Joseph Prud'homme (Ph.D. Princeton) is the Burton Family Chair in Religion, Politics, and Culture and the Director of the Institute for Religion, Politics, and Culture at Washington College in Chestertown, MD, USA.
He just released a very interesting piece of research, "Separation of Church and State, American Exceptionalism, and the Contemporary Social Moment: Viewing Church–State Separation from the Priority of Slavery"
His main point is this :
"One deeply rooted assumption in American culture is the superiority of church–state separation to alternative church–state arrangements. However, by looking at a comparative history of the United Kingdom and the antebellum South, we can see that a church–state union defined by the authority of the state to incorporate changes in religious understanding, the incorporation of religious principles into the nation’s civil law, and the identification of normative nationality with adherence to a specific religious moral discipline can exercise a powerfully liberating effect. In contrast, an ethos of church–state separation can allow moral harms to fester free from an internal critique born of the indictment that the practices contradict core aspects of a nation’s law and identity".

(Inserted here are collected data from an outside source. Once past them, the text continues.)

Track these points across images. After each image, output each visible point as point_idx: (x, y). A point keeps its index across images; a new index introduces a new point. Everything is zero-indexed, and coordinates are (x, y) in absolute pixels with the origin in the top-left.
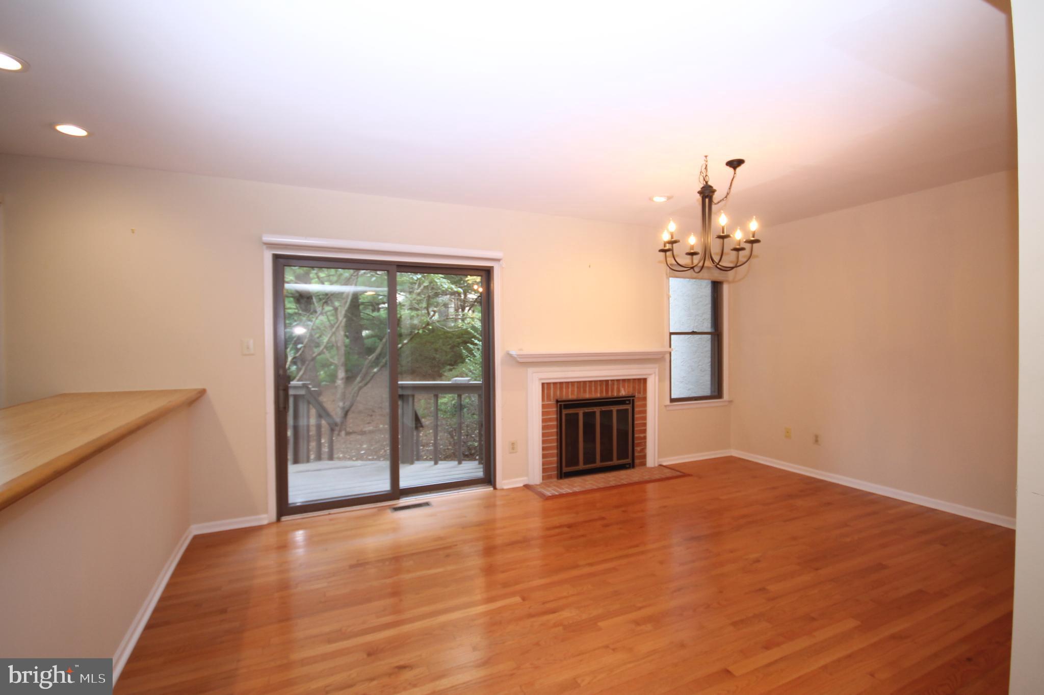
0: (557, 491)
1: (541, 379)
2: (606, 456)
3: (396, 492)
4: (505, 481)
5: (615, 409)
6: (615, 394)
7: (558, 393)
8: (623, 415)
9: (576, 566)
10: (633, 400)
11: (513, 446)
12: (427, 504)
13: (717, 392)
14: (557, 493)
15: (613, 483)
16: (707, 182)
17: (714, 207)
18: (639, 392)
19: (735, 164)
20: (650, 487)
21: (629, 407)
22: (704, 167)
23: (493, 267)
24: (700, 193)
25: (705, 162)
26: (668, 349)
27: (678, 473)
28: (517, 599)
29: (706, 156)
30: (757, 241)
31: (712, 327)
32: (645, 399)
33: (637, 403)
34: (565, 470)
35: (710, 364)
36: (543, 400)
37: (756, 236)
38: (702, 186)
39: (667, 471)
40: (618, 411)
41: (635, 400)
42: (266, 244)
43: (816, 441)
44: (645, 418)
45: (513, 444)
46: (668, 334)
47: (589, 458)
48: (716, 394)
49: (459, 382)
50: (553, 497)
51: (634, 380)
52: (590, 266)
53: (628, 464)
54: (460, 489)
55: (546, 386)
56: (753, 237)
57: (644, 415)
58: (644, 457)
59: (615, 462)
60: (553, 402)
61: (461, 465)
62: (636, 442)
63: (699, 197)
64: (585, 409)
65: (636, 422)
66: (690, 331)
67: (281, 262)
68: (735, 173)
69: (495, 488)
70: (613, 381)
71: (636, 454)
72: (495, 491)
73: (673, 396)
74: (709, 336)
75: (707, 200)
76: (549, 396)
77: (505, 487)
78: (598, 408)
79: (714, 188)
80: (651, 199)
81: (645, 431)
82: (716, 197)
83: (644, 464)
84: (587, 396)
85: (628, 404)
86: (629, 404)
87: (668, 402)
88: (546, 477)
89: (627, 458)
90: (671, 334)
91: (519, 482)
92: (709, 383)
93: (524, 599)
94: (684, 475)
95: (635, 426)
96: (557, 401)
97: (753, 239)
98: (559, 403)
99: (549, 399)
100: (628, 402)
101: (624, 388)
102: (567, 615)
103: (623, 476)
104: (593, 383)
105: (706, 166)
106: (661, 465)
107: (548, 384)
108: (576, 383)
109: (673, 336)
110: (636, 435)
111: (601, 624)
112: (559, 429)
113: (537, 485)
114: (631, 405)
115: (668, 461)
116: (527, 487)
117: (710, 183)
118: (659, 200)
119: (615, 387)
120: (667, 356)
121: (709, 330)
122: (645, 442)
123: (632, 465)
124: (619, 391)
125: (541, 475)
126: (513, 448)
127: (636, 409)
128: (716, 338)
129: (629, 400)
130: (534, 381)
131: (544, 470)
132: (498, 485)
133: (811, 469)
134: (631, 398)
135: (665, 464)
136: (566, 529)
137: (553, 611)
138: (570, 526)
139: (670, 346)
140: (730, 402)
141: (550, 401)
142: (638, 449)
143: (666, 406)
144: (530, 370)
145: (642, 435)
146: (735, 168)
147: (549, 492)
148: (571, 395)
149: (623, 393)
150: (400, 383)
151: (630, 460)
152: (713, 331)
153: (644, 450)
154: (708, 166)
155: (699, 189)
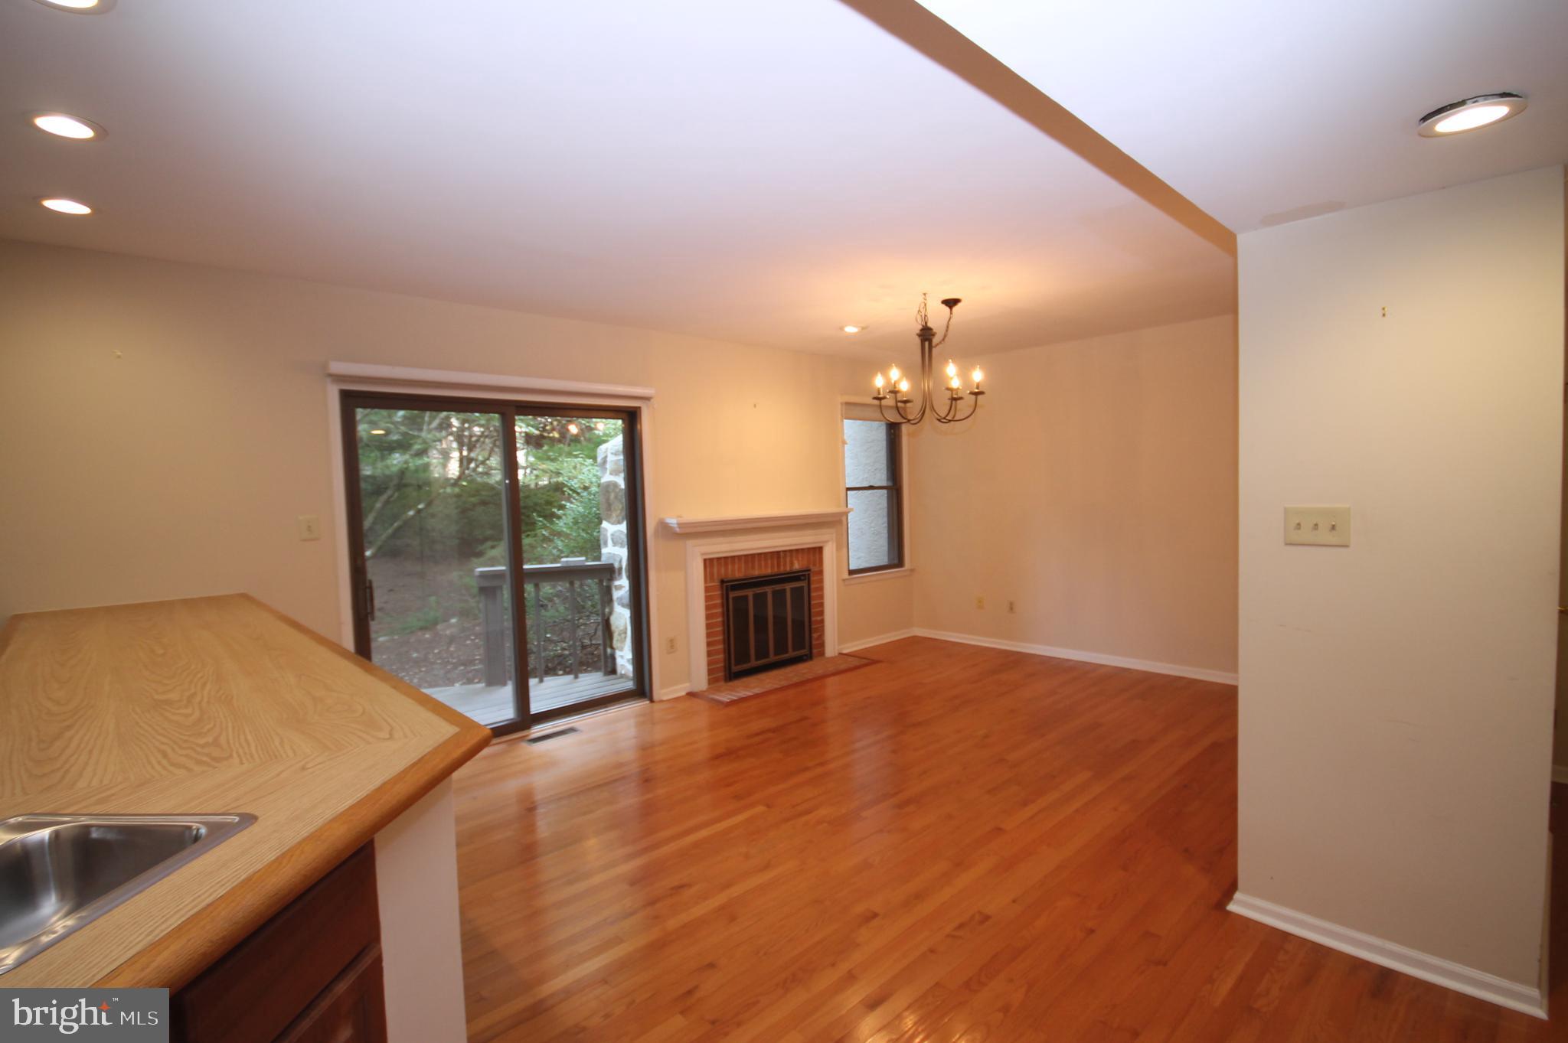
0: (735, 696)
1: (703, 554)
2: (781, 647)
3: (525, 719)
4: (663, 691)
5: (788, 587)
6: (788, 569)
7: (723, 571)
8: (798, 593)
9: (807, 769)
10: (809, 574)
11: (672, 644)
12: (572, 730)
13: (897, 556)
14: (736, 698)
15: (795, 680)
16: (926, 323)
17: (934, 351)
18: (814, 565)
19: (951, 303)
20: (830, 681)
21: (803, 584)
22: (923, 304)
23: (640, 408)
24: (919, 335)
25: (923, 300)
26: (843, 509)
27: (865, 661)
28: (760, 809)
29: (925, 294)
30: (982, 393)
31: (888, 480)
32: (821, 572)
33: (813, 578)
34: (735, 669)
35: (886, 525)
36: (706, 581)
37: (980, 388)
38: (920, 327)
39: (850, 659)
40: (792, 589)
41: (811, 575)
42: (331, 375)
43: (1011, 609)
44: (822, 597)
45: (672, 641)
46: (845, 490)
47: (762, 652)
48: (896, 562)
49: (572, 565)
50: (732, 703)
51: (809, 549)
52: (755, 406)
53: (806, 655)
54: (606, 707)
55: (708, 562)
56: (978, 388)
57: (820, 593)
58: (822, 645)
59: (791, 654)
60: (717, 583)
61: (579, 680)
62: (813, 627)
63: (918, 341)
64: (755, 589)
65: (813, 602)
66: (867, 486)
67: (353, 401)
68: (951, 313)
69: (652, 701)
70: (785, 551)
71: (814, 642)
72: (653, 704)
73: (852, 567)
74: (885, 492)
75: (927, 344)
76: (712, 575)
77: (665, 698)
78: (770, 587)
79: (934, 330)
80: (842, 329)
81: (822, 613)
82: (935, 340)
83: (822, 654)
84: (756, 573)
85: (803, 580)
86: (805, 579)
87: (846, 576)
88: (712, 681)
89: (804, 648)
90: (848, 489)
91: (680, 690)
92: (885, 548)
93: (768, 806)
94: (874, 662)
95: (812, 607)
96: (722, 582)
97: (977, 390)
98: (725, 584)
99: (712, 579)
100: (802, 578)
101: (798, 560)
102: (823, 812)
103: (802, 670)
104: (763, 556)
105: (925, 305)
106: (841, 654)
107: (711, 560)
108: (743, 558)
109: (849, 492)
110: (813, 619)
111: (864, 814)
112: (726, 617)
113: (705, 691)
114: (807, 581)
115: (850, 648)
116: (691, 695)
117: (930, 325)
118: (851, 330)
119: (788, 560)
120: (844, 519)
121: (884, 483)
122: (823, 627)
123: (808, 657)
124: (792, 564)
125: (707, 678)
126: (672, 647)
127: (813, 586)
128: (894, 493)
129: (804, 575)
130: (696, 554)
131: (710, 672)
132: (656, 697)
133: (1006, 642)
134: (807, 573)
135: (845, 651)
136: (771, 735)
137: (808, 812)
138: (773, 730)
139: (847, 506)
140: (912, 570)
141: (714, 582)
142: (815, 635)
143: (844, 580)
144: (690, 543)
145: (819, 618)
146: (951, 308)
147: (725, 697)
148: (738, 572)
149: (797, 566)
150: (526, 567)
151: (805, 650)
152: (890, 484)
153: (821, 636)
154: (927, 305)
155: (918, 332)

In spite of its stimulating angle and solid research, I do not think that a valid fact-checking comparison may endorse this point.
The reason is that the comparison process lies on too shaky ground.
To make it really work, the comparison should have been done between two American countries both heavily impacted by slavery on their own soil: USA and Brazil. Comparing USA with UK does not make much sense, and does demonstrate nothing.
Through a methodogically valid comparison however (USA and Brazil), conclusions can then be drawn: I'm afraid they will go to the opposite direction of what is assumed in Joseph Prud'homme paper:
While Brazil did not separate the Catholic Church from the State before 1891, it was very slow also in abolishing slavery (done in 1888). In comparison, USA, with a strict Church-State separation, abolished slavery in 1865, 23 years before Brazil.